━━━ Extrait du texte ━━━

Le 18 novembre 1803, les insurgés haïtiens ont infligé une cuisante défaite aux troupes de Napoléon commandées par le général Rochambeau lors de la dernière bataille qui s’est déroulée à Vertières dans le Nord du pays communément appelée : Bataille de Vertières. À la suite de cette défaite, les troupes françaises se sont rendues l’une après l’autre, permettant à l’ex-colonie française (Haïti) de proclamer et de célébrer son indépendance le 1er janvier 1804. Ainsi, Haïti est devenu la première république noire à proclamer son indépendance. Quelle bravoure ! Quelle fierté ! Quel exploit !
Cependant, deux cent dix-sept ans après, Haïti demeure l’un des pays les plus pauvres et les plus démunis du monde (OBS monde, 13 janvier 2010). La grande question que l’on pourrait se poser et que l’on se pose : Pourquoi Haïti se trouve-t-il dans une pauvreté persistante ? Pourquoi Haïti se trouve-t-il comme un pays toujours en crise, un pays qui patauge dans la misère et non comme un pays avec un passé glorieux ? Voulant répondre à ces questions, j’ai titré cet article : Haïti : Le pauvre dividende entre les mains des diviseurs.
En général, toute division fait apparaitre trois nombres : Le nombre qui est divisé appelé : dividende ; le nombre qui divise appelé diviseur et le résultat de la division appelé quotient. Dans le cadre de ce sujet, je vais me concentrer seulement sur le dividende qui est Haïti et les diviseurs.

━━━ Entrées fournies ━━━

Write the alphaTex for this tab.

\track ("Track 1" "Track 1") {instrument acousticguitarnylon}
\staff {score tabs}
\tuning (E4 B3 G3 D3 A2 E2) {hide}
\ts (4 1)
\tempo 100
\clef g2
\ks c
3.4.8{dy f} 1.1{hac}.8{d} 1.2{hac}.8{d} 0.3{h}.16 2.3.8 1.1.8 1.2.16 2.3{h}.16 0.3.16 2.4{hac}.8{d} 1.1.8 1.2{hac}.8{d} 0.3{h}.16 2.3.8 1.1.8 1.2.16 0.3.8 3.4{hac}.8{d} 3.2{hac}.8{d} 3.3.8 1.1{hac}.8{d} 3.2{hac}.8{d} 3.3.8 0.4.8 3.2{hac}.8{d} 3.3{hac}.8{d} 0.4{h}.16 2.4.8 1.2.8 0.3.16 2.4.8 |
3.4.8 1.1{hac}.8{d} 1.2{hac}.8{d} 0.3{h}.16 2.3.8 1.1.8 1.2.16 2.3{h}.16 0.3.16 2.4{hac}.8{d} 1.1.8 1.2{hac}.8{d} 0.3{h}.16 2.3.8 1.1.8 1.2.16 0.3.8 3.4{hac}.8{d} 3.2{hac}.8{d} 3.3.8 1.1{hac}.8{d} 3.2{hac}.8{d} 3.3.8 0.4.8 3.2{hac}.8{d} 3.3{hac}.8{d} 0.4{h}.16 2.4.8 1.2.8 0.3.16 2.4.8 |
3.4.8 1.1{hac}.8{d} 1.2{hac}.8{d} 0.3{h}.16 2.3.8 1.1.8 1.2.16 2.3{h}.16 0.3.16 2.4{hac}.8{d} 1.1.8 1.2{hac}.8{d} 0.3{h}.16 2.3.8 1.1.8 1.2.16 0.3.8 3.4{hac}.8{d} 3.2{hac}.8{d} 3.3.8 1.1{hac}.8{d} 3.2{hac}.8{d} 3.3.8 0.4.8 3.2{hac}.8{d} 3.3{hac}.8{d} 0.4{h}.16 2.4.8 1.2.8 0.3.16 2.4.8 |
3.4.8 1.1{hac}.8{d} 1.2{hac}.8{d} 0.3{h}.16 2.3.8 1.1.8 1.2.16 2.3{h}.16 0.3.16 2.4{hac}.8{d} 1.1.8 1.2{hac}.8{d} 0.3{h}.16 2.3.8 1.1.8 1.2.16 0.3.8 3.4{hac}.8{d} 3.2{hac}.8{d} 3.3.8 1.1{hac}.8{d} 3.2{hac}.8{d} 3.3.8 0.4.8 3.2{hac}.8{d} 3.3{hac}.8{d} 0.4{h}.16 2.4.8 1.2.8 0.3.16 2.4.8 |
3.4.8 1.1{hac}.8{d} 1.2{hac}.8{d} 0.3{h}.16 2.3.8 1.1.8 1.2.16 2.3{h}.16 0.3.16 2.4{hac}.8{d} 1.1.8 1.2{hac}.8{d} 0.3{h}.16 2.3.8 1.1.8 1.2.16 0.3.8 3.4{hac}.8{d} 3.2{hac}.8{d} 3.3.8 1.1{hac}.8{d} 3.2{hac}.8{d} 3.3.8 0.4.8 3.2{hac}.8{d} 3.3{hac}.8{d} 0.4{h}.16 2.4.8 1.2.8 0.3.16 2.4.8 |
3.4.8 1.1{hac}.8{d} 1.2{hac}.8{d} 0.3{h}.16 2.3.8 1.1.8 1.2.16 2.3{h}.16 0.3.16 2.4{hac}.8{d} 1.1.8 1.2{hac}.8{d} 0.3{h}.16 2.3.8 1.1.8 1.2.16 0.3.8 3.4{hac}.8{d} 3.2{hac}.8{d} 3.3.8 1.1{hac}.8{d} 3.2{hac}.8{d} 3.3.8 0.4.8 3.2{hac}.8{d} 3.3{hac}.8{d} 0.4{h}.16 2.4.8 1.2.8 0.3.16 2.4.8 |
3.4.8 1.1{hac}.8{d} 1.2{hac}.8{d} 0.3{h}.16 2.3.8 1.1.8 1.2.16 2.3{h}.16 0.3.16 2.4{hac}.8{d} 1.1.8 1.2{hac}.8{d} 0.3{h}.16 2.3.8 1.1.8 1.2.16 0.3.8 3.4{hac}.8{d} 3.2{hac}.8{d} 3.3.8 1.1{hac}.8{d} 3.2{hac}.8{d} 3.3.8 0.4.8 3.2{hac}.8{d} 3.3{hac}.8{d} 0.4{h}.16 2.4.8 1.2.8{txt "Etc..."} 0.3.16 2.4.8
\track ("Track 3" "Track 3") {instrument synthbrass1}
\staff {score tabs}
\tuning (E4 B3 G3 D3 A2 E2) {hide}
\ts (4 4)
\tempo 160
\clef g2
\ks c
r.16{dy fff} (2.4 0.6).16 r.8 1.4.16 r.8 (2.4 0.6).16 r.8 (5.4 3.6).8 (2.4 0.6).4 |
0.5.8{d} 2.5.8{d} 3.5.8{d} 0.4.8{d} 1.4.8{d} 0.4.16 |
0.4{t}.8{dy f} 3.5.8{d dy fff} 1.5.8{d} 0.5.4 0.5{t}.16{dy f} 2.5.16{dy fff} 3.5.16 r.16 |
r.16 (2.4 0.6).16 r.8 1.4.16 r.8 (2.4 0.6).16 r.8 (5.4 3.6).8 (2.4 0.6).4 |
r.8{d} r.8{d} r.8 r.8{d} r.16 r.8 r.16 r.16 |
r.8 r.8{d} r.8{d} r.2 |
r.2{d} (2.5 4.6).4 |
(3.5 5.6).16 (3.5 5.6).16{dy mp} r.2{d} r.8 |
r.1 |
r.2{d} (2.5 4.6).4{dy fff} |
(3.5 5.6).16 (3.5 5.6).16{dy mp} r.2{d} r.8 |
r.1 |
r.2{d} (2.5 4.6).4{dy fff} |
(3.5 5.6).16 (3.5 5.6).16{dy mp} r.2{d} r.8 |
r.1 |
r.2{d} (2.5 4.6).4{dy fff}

━━━

## Travail à faire
- A) Dans l'extrait sur Haïti, recopiez le passage qui s'ouvre sur les mots « En général, toute » et se clôt sur « et les diviseurs. », en remplaçant « quotient » par « résultat ».
- B) Combien de lignes des entrées contiennent la chaîne « Track », en respectant la casse ? Donnez seulement ce nombre.

## Réponses attendues
- A)
En général, toute division fait apparaitre trois nombres : Le nombre qui est divisé appelé : dividende ; le nombre qui divise appelé diviseur et le résultat de la division appelé résultat. Dans le cadre de ce sujet, je vais me concentrer seulement sur le dividende qui est Haïti et les diviseurs.

- B) 2